Der Umgang mit Computern durch Bukowski und Burroughs ist somit nicht nur eine Frage der technischen Kompetenz oder des Alters, sondern spiegelt grundsätzliche Auffassungen über die Rolle von Technologie im kreativen Prozess wider. Für Bukowski war der Computer eine Befreiung, ein Mittel, um schneller, klarer und effizienter zu arbeiten, trotz anfänglicher Skepsis. Für Burroughs hingegen blieb die Verbindung zur materiellen Welt der Objekte zentral, und das digitale Medium blieb ein Fremdkörper, der seine ästhetischen und kreativen Bedürfnisse nicht erfüllte. Aus archiv- und bibliothekarischer Sicht werfen die digitalen Aspekte von Bukowskis Schaffen spannende Fragen auf über die Erhaltung born-digitaler Materialien. Buchprojektarchive, insbesondere die des Literaturwissenschaftlers Jed Birmingham, haben gezeigt, wie wichtig das Verständnis für alte Computersysteme wie den Macintosh IIsi mit Betriebssystem 6.
0.7 und MacWrite II ist, um das Werk von Bukowski in dieser Phase zu verstehen. Archivare stehen vor der Herausforderung, Daten zugänglich und lesbar zu halten, gerade im Kontext rasch veraltender Dateiformate und Hardwares. Das betrifft auch heute noch zunehmend Autorenarchive, die in den letzten Jahrzehnten stark digital geprägt wurden. Burroughs’ Archiv wiederum reflektiert eine andere Epoche und Praxis, mit umfangreichen Hologrammen, Handschriften und Drucksachen als Kern seiner hinterlassenen Schriften.
Daraus ergibt sich die Frage, ob sich bei späteren Autorenkombinationen digitaler Materialien das Archivwesen stärker verändern muss, um den komplexen Anforderungen des digitalen Zeitalters gerecht zu werden. Die Ganzthematik von Bukowski, Burroughs und dem Computer beleuchtet somit eine Schnittstelle, die weit über die reine Technik hinausgeht: Es geht um künstlerische Haltung, kulturellen Wandel und die Neudefinition des Autors und des literarischen Werkes im Zeitalter digitaler Medien. Sie zeigt, wie alte und neue Welten aufeinandertreffen und welche Chancen, aber auch Risiken in der Digitalisierung von Literatur stecken. Aus heutiger Sicht stellt sich zudem die Frage, wie neuere Generationen von Autoren mit digitalen Geräten umgehen und wie sich das Erbe von Figuren wie Bukowski oder Burroughs in einer Welt entfaltet, in der Schreiben längst ein hybrides Medium zwischen Bildschirm, Netz und gedrucktem Buch ist. Die Entwicklung geht weiter, und das Spannungsverhältnis zwischen Tradition und Innovation bleibt ein zentrales Element im kreativen Prozess.

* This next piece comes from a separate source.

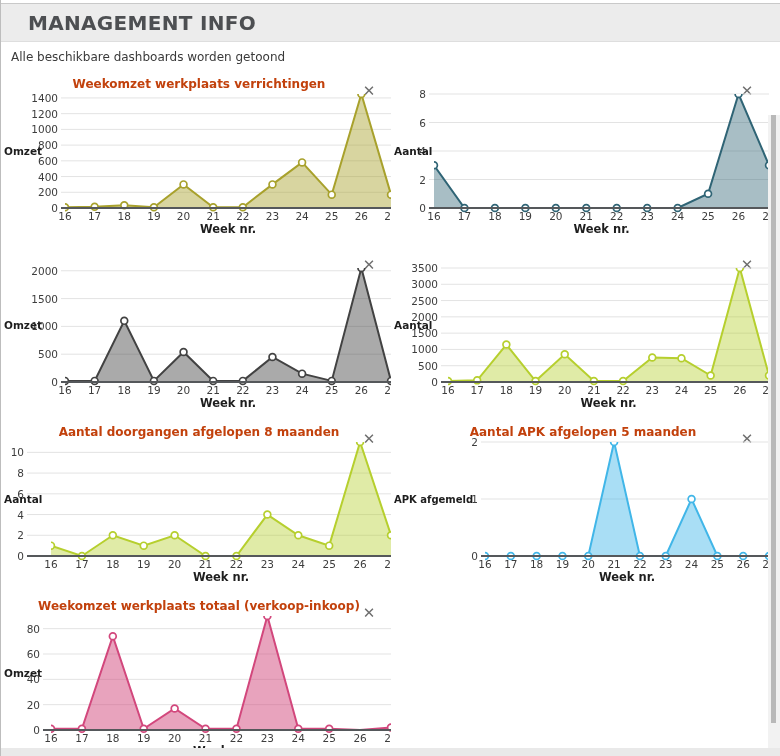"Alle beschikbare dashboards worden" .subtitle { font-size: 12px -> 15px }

Somit ist die Geschichte von Bukowski und Burroughs in Verbindung mit dem Computer nicht nur eine historische Fußnote, sondern ein Tor zu einem größeren Verständnis über das Wesen des Schreibens in unserer Zeit. Sie lehrt, dass Technologie weder Fluch noch Segen an sich ist, sondern stets vom Individuum, seiner Haltung und seinem kreativen Ausdruck abhängt. Die Offenheit Bukowskis und die reflektierte Skepsis Burroughs geben literarischen und technologischen Dialogen somit eine spannende, mehrdimensionale Gestalt, die auch in Zukunft inspirieren wird.